** EXERCISE REQUIREMENTS **
1/ Answer these about the cgroup dirty-page patch:
(a) Which file has the most changed lines in the summary list?
(b) How many files, insertions, and deletions does the patch report in total?
(c) Which include line is added to fs/fuse/file.c?
2/ Pick up the kernel patch on cgroup dirty-page accounting after its last line and keep writing it from there.

** PAGE **
Apply the cgroup dirty pages accounting and limiting infrastructure to
the opportune kernel functions.

Signed-off-by: Andrea Righi <[email protected]>
---
fs/fuse/file.c | 5 +++
fs/nfs/write.c | 4 ++
fs/nilfs2/segment.c | 10 +++++-
mm/filemap.c | 1 +
mm/page-writeback.c | 84 ++++++++++++++++++++++++++++++++------------------
mm/rmap.c | 4 +-
mm/truncate.c | 2 +
7 files changed, 76 insertions(+), 34 deletions(-)

diff --git a/fs/fuse/file.c b/fs/fuse/file.c
index a9f5e13..dbbdd53 100644
--- a/fs/fuse/file.c
+++ b/fs/fuse/file.c
@@ -11,6 +11,7 @@
#include <linux/pagemap.h>
#include <linux/slab.h>
#include <linux/kernel.h>
+#include <linux/memcontrol.h>
#include <linux/sched.h>
#include <linux/module.h>

@@ -1129,6 +1130,8 @@ static void fuse_writepage_finish(struct fuse_conn *fc, struct fuse_req *req)

** RECORD EXCERPTS **
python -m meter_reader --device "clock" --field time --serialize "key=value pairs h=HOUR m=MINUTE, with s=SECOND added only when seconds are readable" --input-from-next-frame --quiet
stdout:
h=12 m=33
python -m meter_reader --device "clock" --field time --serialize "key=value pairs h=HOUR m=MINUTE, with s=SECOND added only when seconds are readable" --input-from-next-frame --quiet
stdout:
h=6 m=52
* * *
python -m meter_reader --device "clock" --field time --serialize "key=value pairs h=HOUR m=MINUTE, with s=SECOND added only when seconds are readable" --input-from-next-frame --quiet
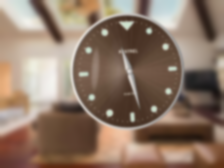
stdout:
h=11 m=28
---
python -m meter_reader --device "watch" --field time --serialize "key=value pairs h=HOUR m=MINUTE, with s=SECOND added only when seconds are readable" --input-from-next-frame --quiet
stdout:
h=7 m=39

** TASK RESPONSES **
1/
(a) mm/page-writeback.c
(b) 7 files changed, 76 insertions, 34 deletions
(c) #include <linux/memcontrol.h>

2/
list_del(&req->writepages_entry);
dec_bdi_stat(bdi, BDI_WRITEBACK);
+ mem_cgroup_update_stat(req->pages[0],
+ MEM_CGROUP_STAT_WRITEBACK_TEMP, -1);
dec_zone_page_state(req->pages[0], NR_WRITEBACK_TEMP);
bdi_writeout_inc(bdi);
wake_up(&fi->page_waitq);
@@ -1240,6 +1243,8 @@ static int fuse_writepage_locked(struct page *page)
req->inode = inode;

inc_bdi_stat(mapping->backing_dev_info, BDI_WRITEBACK);
+ mem_cgroup_update_stat(tmp_page,
+ MEM_CGROUP_STAT_WRITEBACK_TEMP, 1);
inc_zone_page_state(tmp_page, NR_WRITEBACK_TEMP);
end_page_writeback(page);

diff --git a/fs/nfs/write.c b/fs/nfs/write.c
index b753242..7316f7a 100644
--- a/fs/nfs/write.c
+++ b/fs/nfs/write.c
@@ -439,6 +439,7 @@ nfs_mark_request_commit(struct nfs_page *req)
req->wb_index,
NFS_PAGE_TAG_COMMIT);
spin_unlock(&inode->i_lock);
+ mem_cgroup_update_stat(req->wb_page, MEM_CGROUP_STAT_UNSTABLE_NFS, 1);
inc_zone_page_state(req->wb_page, NR_UNSTABLE_NFS);
inc_bdi_stat(req->wb_page->mapping->backing_dev_info, BDI_UNSTABLE);
__mark_inode_dirty(inode, I_DIRTY_DATASYNC);
@@ -450,6 +451,7 @@ nfs_clear_request_commit(struct nfs_page *req)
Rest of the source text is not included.